If a community’s totemic belief includes worshipping an entire mountain then it has to be considered as part of their belongingness and as part of their life itself. Why should their religious sentiments and socio-cultural norms be treated in a marginal manner? Felix Padel and Samaratna Das in their exhaustive tome Óut of this Earth on the East India Adivasis and the Aluminium Cartel shed light on how the Dongria Konds stumped census officials even in 1941. Questioned, ‘what’s your religion?’, the Konds responded, the mountains.

The Konds have specific rules and taboos which are observed in the Niyamgiri range. These rules, for example, includes taboos on cutting trees on Niyamgiri, not eating mangoes before the first fruits festival, allowing fruits to seed and cutting bamboo at certain times of the year to give it an opportunity to regenerate. Vedanta’s annual report, ironically, states that it distributed saplings and trees as a part of its corporate social responsibility (CSR) initiatives to a community that has historically sustained the fragile eco-system. A 2009 TERI and LSE study found that these trees and saplings distributed by Vedanta depleted soil quality.

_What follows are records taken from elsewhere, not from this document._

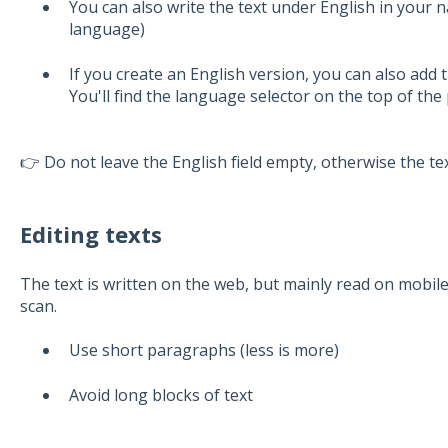
You can also write the text under English in your 
language)
If you create an English version, you can also add 
You'll find the language selector on the top of the
👉 Do not leave the English field empty, otherwise the t
Editing texts
The text is written on the web, but mainly read on mobil
scan.
Use short paragraphs (less is more)
Avoid long blocks of text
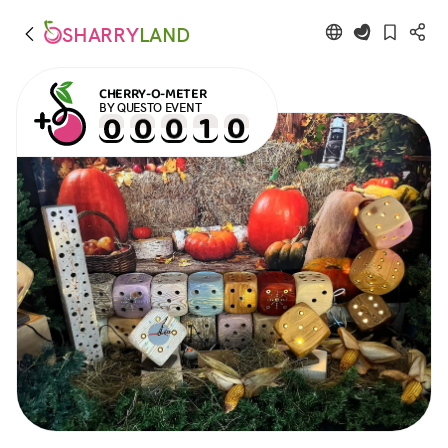
SHARRY
LAND
CHERRY-O-METER
BY QUESTO EVENT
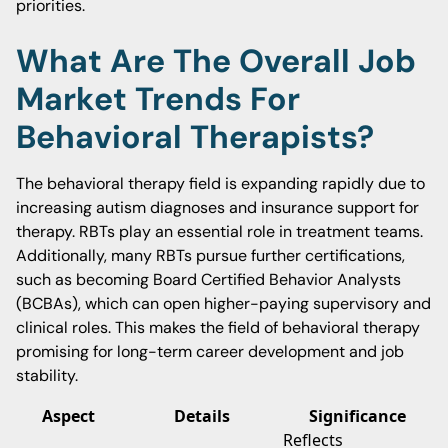
priorities.
What Are The Overall Job
Market Trends For
Behavioral Therapists?
The behavioral therapy field is expanding rapidly due to
increasing autism diagnoses and insurance support for
therapy. RBTs play an essential role in treatment teams.
Additionally, many RBTs pursue further certifications,
such as becoming Board Certified Behavior Analysts
(BCBAs), which can open higher-paying supervisory and
clinical roles. This makes the field of behavioral therapy
promising for long-term career development and job
stability.
Aspect
Details
Significance
Reflects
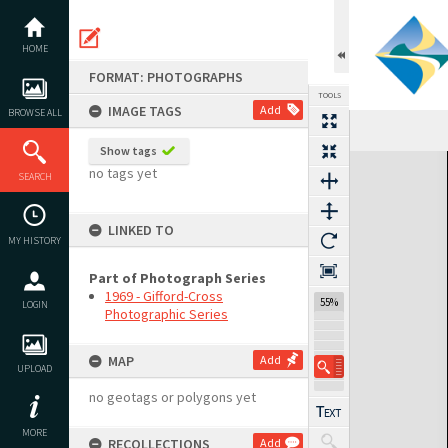
Skip
to
content
HOME
FORMAT: PHOTOGRAPHS
TOOLS
IMAGE TAGS
Add
BROWSE ALL
Show tags
Expand/collapse
no tags yet
SEARCH
LINKED TO
MY HISTORY
Part of Photograph Series
1969 - Gifford-Cross
55%
LOGIN
Photographic Series
MAP
Add
UPLOAD
no geotags or polygons yet
MORE
RECOLLECTIONS
Add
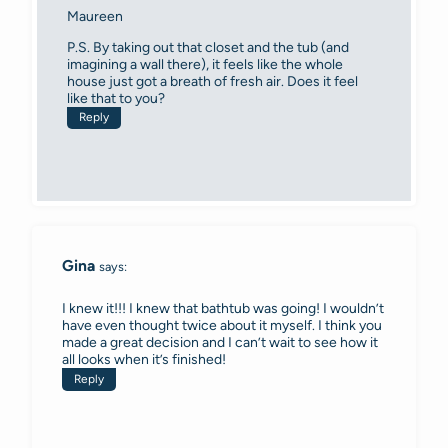
Maureen
P.S. By taking out that closet and the tub (and
imagining a wall there), it feels like the whole
house just got a breath of fresh air. Does it feel
like that to you?
Reply
Gina
says:
I knew it!!! I knew that bathtub was going! I wouldn’t
have even thought twice about it myself. I think you
made a great decision and I can’t wait to see how it
all looks when it’s finished!
Reply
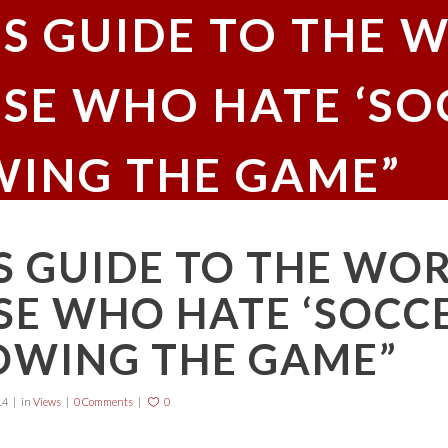
’S GUIDE TO THE 
SE WHO HATE ‘SOCC
ING THE GAME”
S GUIDE TO THE WO
E WHO HATE ‘SOCCER
OWING THE GAME”
14
in
Views
0 Comments
0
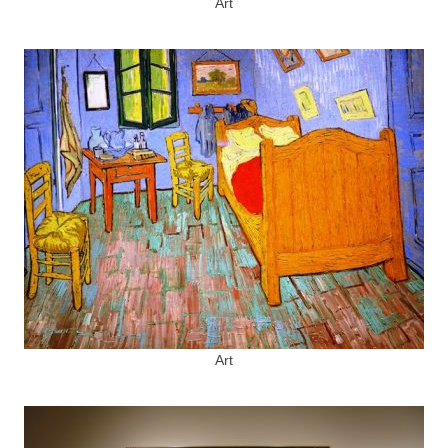
Art
Art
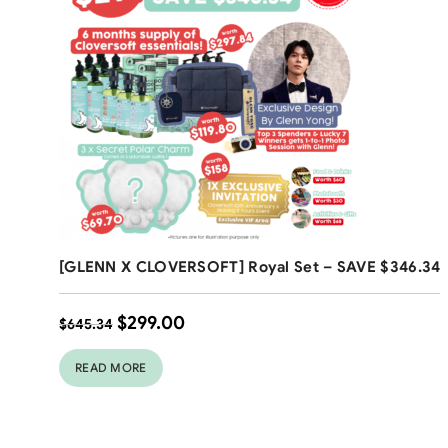
Free Shipping
[GLENN X CLOVERSOFT] Royal Set – SAVE $346.34
$
299.00
$
645.34
READ MORE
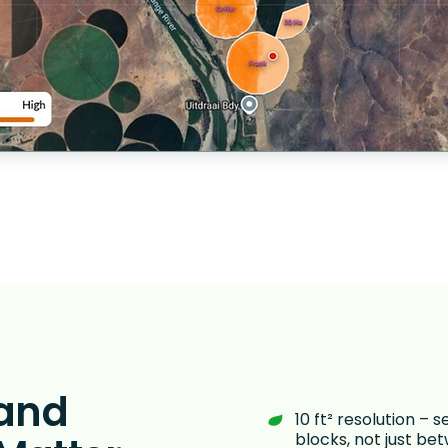
 and
10 ft² resolution – s
blocks, not just b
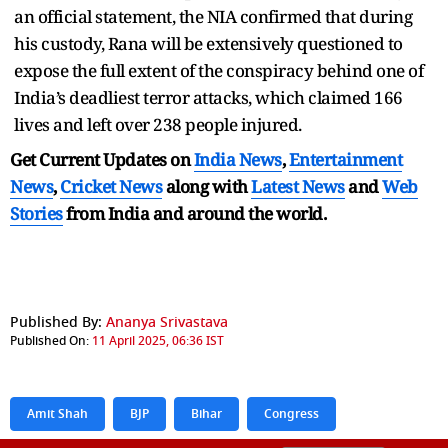
an official statement, the NIA confirmed that during
his custody, Rana will be extensively questioned to
expose the full extent of the conspiracy behind one of
India’s deadliest terror attacks, which claimed 166
lives and left over 238 people injured.
Get Current Updates on
India News
,
Entertainment
News
,
Cricket News
along with
Latest News
and
Web
Stories
from India and
around the world.
Published By:
Ananya Srivastava
Published On:
11 April 2025, 06:36 IST
Amit Shah
BJP
Bihar
Congress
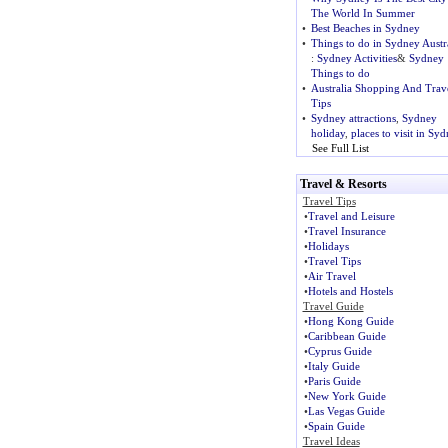
The World In Summer
•
Best Beaches in Sydney
•
Things to do in Sydney Austr
:
Sydney Activities
&
Sydney
Things to do
•
Australia Shopping And Trav
Tips
•
Sydney attractions
,
Sydney
holiday
,
places to visit in Sy
See Full List
Travel & Resorts
Travel Tips
•
Travel and Leisure
•
Travel Insurance
•
Holidays
•
Travel Tips
•
Air Travel
•
Hotels and Hostels
Travel Guide
•
Hong Kong Guide
•
Caribbean Guide
•
Cyprus Guide
•
Italy Guide
•
Paris Guide
•
New York Guide
•
Las Vegas Guide
•
Spain Guide
Travel Ideas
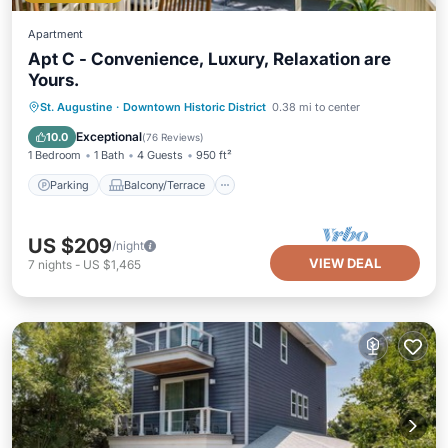
Apartment
Apt C - Convenience, Luxury, Relaxation are
Yours.
Parking
Balcony/Terrace
Kitchen
St. Augustine
·
Downtown Historic District
0.38 mi to center
Air Conditioner
Exceptional
10.0
(
76 Reviews
)
1 Bedroom
1 Bath
4 Guests
950 ft²
Parking
Balcony/Terrace
US $209
/night
VIEW DEAL
7
nights
-
US $1,465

Vedanta seen as encroacher

The Dongria Konds perceive Vedanta as an encroacher, destroying their biodiversity and way of life. They are often coerced into selling their lands and Vedanta even went to the extent of falsely claiming the bauxite deposit sites were not covered by forests, which the Wildlife Institute of India contradicted in no uncertain terms. The Central Empowered Committee, an advisory body to the Supreme Court, has admitted that the area’s wildlife, water systems and ecology will be dramatically altered due to mining.

So what should we tell the Dongria Kond tribe? That they should not live in equanimity with the natural world, and their mountain is nothing more than a huge blob of bauxite? Is it really development if age-old and sustainable ways of life, proven over centuries, are replaced with CSR activities of tree planting? If Niyam Raja was to speak for Konds, he would echo British geologist T.L. Walker, who praised them for their truthfulness, light-heartedness, for being great hill-men, torch bearers of culture and living amidst abundant fresh spring water and picturesque hills. We, the so-called civilised world, can take a leaf from Amartya Sen who, in his book Development as Freedom , contends that if a traditional way of life has to be sacrificed, then the people directly involved must be the deciding factor. Can we, for once, ask the Konds?

The author is with the National CSR hub at the Tata Institute of Social Sciences.